▸ Supplied records
------------------------

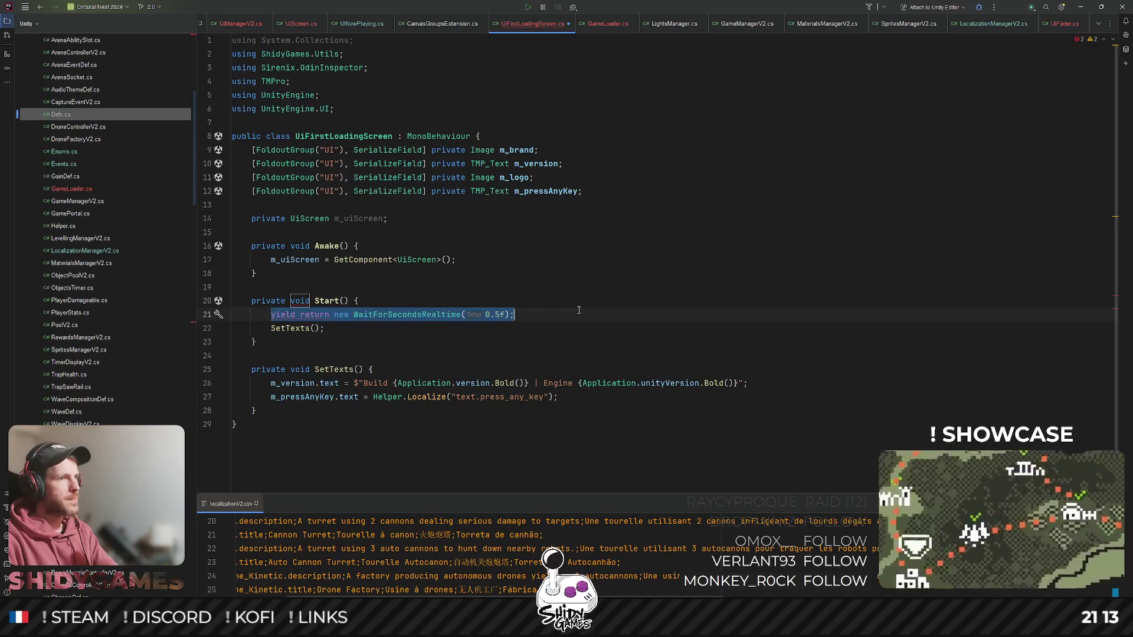
pyautogui.press('BackSpace')
pyautogui.press('BackSpace')
pyautogui.press('BackSpace')
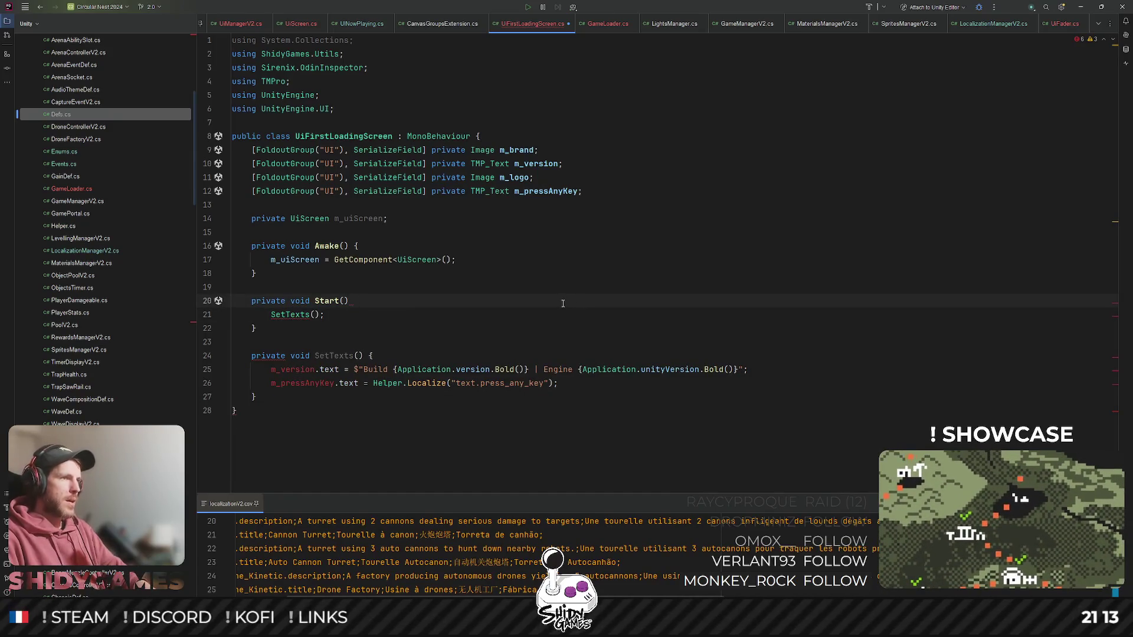
pyautogui.write('{')
pyautogui.press('Return')
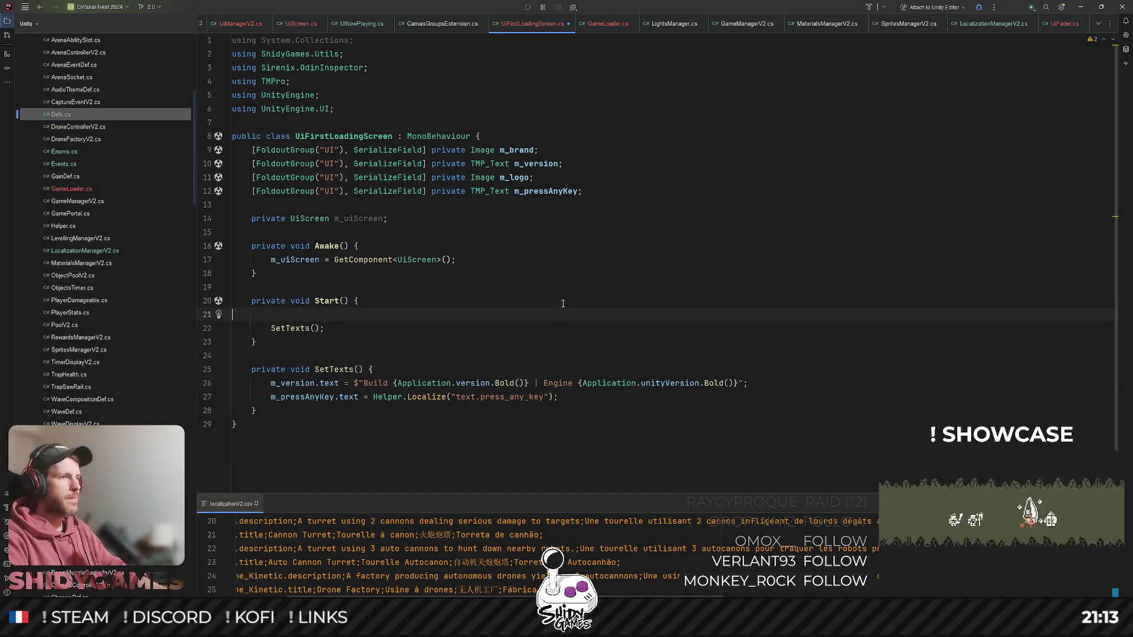
pyautogui.press('BackSpace')
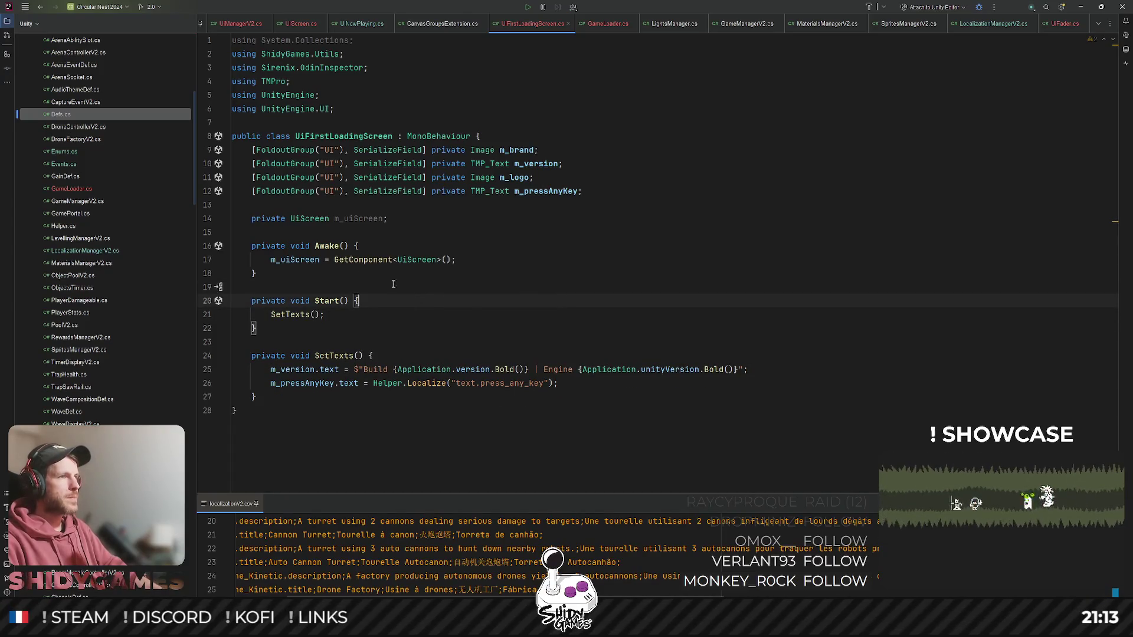
pyautogui.keyDown('ctrl'); pyautogui.click(412, 259); pyautogui.keyUp('ctrl')
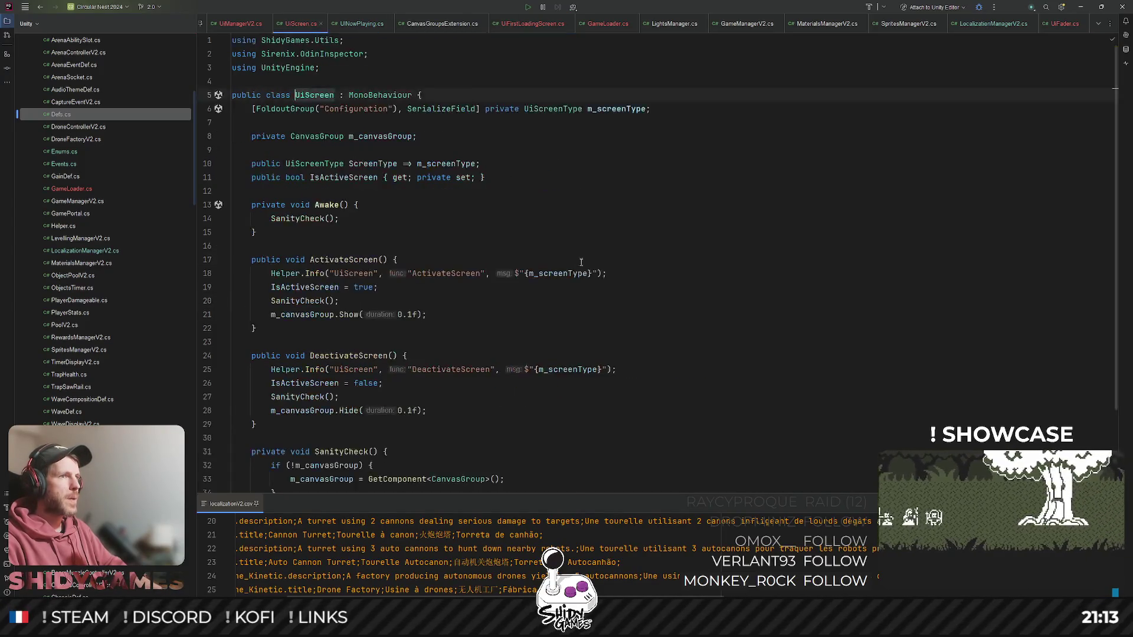
# - Replace the SanityCheck() call in UiScreen's Awake with DeactivateScreen();
pyautogui.scroll(-3, 467, 177)
pyautogui.scroll(1, 467, 177)
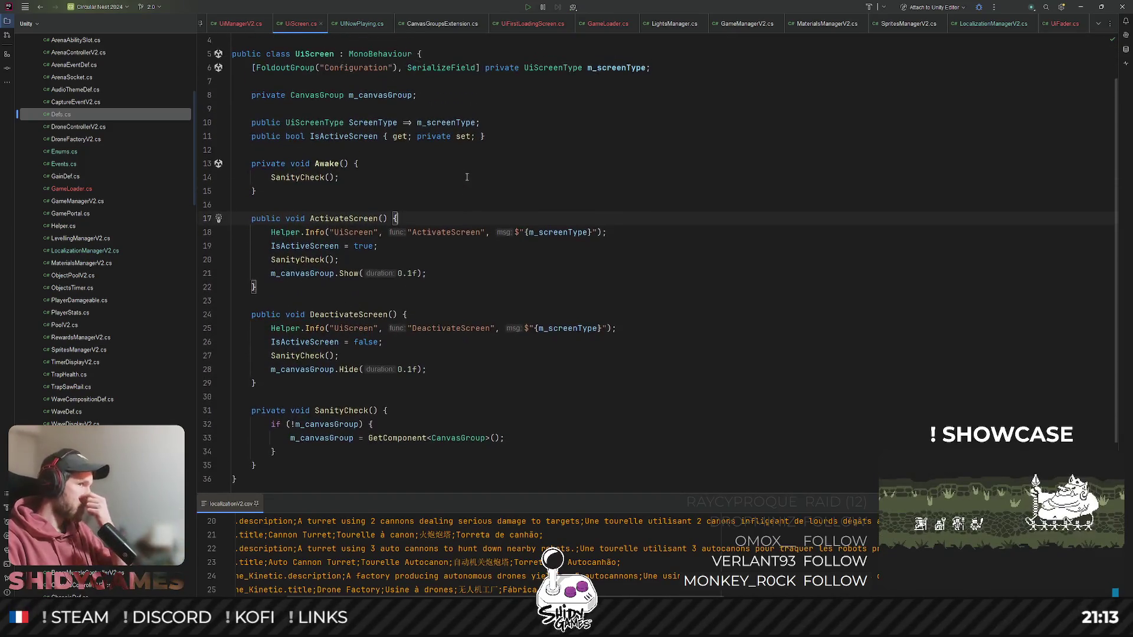
pyautogui.doubleClick(341, 219)
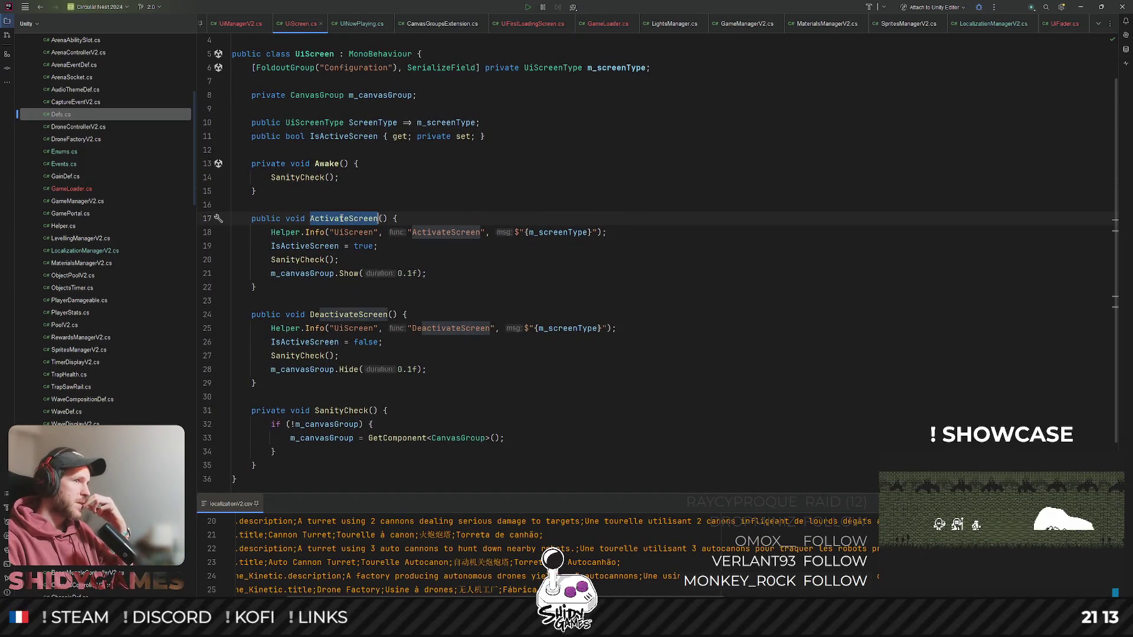
pyautogui.click(443, 195)
pyautogui.scroll(1, 442, 195)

------------------------

After removing the pictures, transcribe the listing above exactly.

▸ Written response
pyautogui.press('BackSpace')
pyautogui.press('BackSpace')
pyautogui.press('BackSpace')
pyautogui.write('{')
pyautogui.press('Return')
pyautogui.press('BackSpace')
pyautogui.keyDown('ctrl'); pyautogui.click(412, 259); pyautogui.keyUp('ctrl')
# - Replace the SanityCheck() call in UiScreen's Awake with DeactivateScreen();
pyautogui.scroll(-3, 467, 177)
pyautogui.scroll(1, 467, 177)
pyautogui.doubleClick(341, 219)
pyautogui.click(443, 195)
pyautogui.scroll(1, 442, 195)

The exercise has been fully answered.